His round of four-under has put him in position to do just that as he shares the lead with the defending champion, Ian Poulter, with one shot back, on an absolute sponsor's dream of a leaderboard, to High Wycombe's Luke Donald and two magical Spaniards in Sergio Garcia and Jose Maria Olazabal.
On this form, however, they will all have to conjure something special to keep Montgomerie in sight, especially as he announced last night: "I am hitting the ball further, straighter and better than I ever have."
The bare evidence of his card suggested that the eagle two on the par-four eighth, when he holed a wedge from 111 yards, was the defining moment of another red-numbered day, although the 42-year-old insisted it was a birdie down the first that was more crucial.
So nervous before his afternoon tee-off, Montgomerie listened to Coldplay's "X&Y" CD to calm him down and it worked. Perhaps it was the track "Low" that inspired his scoring pattern?
"I've been really anxious about this tournament for the last three or four days," he said, recalling how the "I-can-almost-touch-it" pressure of having a near £105,000 lead over the New Zealander took its toll.
"I got rid of that in the first three holes and I'm really proud of that. You know, two-under through those holes is one terrific start. I hit the ball exactly where I wanted to today."
Well, that is not exactly true. At the fifth he drove into a bunker with a tree directly in front of it - "that was a good bogey from there" - and at the aforementioned eighth the Scot actually hit it a yard further but it spun back into the hole. "Lucky?" he said. "Yeah, I guess. But then, they always are when they go in from the fairway."

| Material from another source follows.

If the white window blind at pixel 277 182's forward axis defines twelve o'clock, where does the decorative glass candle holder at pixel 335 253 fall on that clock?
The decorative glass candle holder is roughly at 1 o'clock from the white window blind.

To Campbell, who was just two behind at the time, it must have felt anything but "lucky" as he was suddenly four behind. "It was hard remembering it was strokeplay," he confessed. "I was thinking of picking my ball up on a couple of occasions." The US Open champion managed to claw it back to three, until the last where his bogey elicited another two-shot swing.
Montgomerie was not admitting it, of course, but his eight-footer for his fifth birdie all but made a two-horse race a walkover as Campbell must finish first or second or elsewhere in the top five and hope the seven-times champion blows up. Highly unlikely.
"Don't you believe it?" maintained Montgomerie. "Anybody can lose five shots in two shots around here. Anybody." Not Poulter. According to him, anyway. "I've got no other option but to win this week," said the 29-year-old, who is determined to continue the streak that has seen him win in each of his five years as a Tour professional.
"It is there for the taking and I will do it, I have to do it." A cocky little so-and-so or an arrogant show-off? Valderrama is as yet undecided.
* Sri Lanka's Anura Rohana took the lead after yesterday's first round of the Indian Open in New Delhi after an eight-under-par 64.